Il dott. Stefano Manera, specialista in anestesia e terapia intensiva, parte del team medico di DAN Europe, ha lasciato la sua casa a Milano il mese scorso per arruolarsi come volontario presso l’unità di terapia intensiva dell’ospedale Papa Giovanni XIII di Bergamo, situato nella “Zona Rossa”, epicentro dell’epidemia nel Nord Italia. “Come anestesista ho sempre lavorato in prima linea durante la mia vita professionale, anche come volontario in Africa per molti anni”, ha spiegato Manera. “Era assolutamente normale rispondere alla richiesta di aiuto. Non credo di aver fatto un gesto eroico, ho semplicemente risposto al mio senso del dovere e al desiderio di aiutare le persone”, ha aggiunto.

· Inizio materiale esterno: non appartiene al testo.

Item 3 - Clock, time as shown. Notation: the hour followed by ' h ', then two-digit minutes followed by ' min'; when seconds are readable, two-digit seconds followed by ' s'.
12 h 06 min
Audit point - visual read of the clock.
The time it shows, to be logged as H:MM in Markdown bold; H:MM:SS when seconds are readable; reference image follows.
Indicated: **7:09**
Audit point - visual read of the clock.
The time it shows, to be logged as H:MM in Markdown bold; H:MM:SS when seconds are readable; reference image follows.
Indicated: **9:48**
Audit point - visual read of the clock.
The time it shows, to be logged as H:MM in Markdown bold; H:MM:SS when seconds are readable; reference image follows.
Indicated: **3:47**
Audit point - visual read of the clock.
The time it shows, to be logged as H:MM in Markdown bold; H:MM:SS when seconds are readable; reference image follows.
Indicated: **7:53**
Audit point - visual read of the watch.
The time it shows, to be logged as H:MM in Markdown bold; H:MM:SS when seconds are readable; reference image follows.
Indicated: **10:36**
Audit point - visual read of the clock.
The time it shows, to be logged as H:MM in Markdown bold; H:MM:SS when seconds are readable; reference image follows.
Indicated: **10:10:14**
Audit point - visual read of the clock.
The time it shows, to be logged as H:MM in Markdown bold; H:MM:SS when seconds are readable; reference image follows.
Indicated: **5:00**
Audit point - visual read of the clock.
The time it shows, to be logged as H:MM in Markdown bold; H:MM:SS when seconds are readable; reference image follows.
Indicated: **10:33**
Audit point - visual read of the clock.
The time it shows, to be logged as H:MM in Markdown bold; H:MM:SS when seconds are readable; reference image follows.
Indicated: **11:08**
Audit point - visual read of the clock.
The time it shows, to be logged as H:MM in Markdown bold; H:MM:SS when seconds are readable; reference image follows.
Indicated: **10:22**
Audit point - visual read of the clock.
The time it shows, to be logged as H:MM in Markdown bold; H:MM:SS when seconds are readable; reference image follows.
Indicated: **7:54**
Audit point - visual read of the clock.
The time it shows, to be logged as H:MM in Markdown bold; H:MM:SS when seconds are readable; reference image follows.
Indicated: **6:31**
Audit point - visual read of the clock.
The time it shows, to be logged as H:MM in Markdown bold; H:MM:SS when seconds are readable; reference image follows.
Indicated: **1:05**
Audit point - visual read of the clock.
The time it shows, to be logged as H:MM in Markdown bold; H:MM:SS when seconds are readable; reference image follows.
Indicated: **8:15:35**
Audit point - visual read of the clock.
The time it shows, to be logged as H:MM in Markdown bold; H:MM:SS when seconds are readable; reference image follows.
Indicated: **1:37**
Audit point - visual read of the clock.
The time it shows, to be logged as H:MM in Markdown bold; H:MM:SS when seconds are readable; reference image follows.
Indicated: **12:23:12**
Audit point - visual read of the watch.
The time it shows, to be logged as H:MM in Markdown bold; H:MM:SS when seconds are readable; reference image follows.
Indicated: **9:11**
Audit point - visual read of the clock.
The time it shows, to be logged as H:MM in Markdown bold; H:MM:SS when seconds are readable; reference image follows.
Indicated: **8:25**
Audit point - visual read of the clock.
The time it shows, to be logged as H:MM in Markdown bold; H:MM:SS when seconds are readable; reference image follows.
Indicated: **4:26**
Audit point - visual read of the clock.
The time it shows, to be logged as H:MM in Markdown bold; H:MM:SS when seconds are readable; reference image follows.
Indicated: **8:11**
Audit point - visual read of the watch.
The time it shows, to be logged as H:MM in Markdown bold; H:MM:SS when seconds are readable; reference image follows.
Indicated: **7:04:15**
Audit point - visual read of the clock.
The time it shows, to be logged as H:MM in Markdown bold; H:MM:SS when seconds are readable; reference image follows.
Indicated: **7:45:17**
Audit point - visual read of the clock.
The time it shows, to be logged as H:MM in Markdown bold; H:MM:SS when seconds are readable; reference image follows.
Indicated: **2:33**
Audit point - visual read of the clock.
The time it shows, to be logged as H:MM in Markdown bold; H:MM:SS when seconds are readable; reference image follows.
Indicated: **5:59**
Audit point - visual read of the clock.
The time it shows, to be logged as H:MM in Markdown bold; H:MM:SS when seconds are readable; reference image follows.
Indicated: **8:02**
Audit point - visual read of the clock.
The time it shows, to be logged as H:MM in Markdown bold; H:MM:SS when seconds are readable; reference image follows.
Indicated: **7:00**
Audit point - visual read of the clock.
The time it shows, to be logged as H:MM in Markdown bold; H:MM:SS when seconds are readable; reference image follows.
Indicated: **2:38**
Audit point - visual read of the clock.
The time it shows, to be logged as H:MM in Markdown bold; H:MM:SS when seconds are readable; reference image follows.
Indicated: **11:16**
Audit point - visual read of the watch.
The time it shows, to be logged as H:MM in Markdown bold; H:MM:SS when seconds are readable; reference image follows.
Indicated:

Manera afferma che i turni sono lunghi e faticosi, a causa dei dispositivi di protezione che i medici devono indossare, e le decisioni da prendere sono complesse e stressanti, lavorando con sofisticate apparecchiature di supporto vitale e miscele di gas che richiedono costante attenzione. “Come appassionato sub e come medico subacqueo, mi piace pensare che ogni turno sia un po’ come affrontare un’immersione tecnica molto impegnativa, in cui è necessario pianificare ogni dettaglio per non rischiare la vita ed essere in grado di uscire dall’acqua incolume”, ha chiarito Manera. “In questo caso, l’acqua torbida è la malattia e l’immersione è il nostro percorso di cura.”
Articolo originale in Inglese di Michael Menduno, pubblicato sul blog DAN Europe.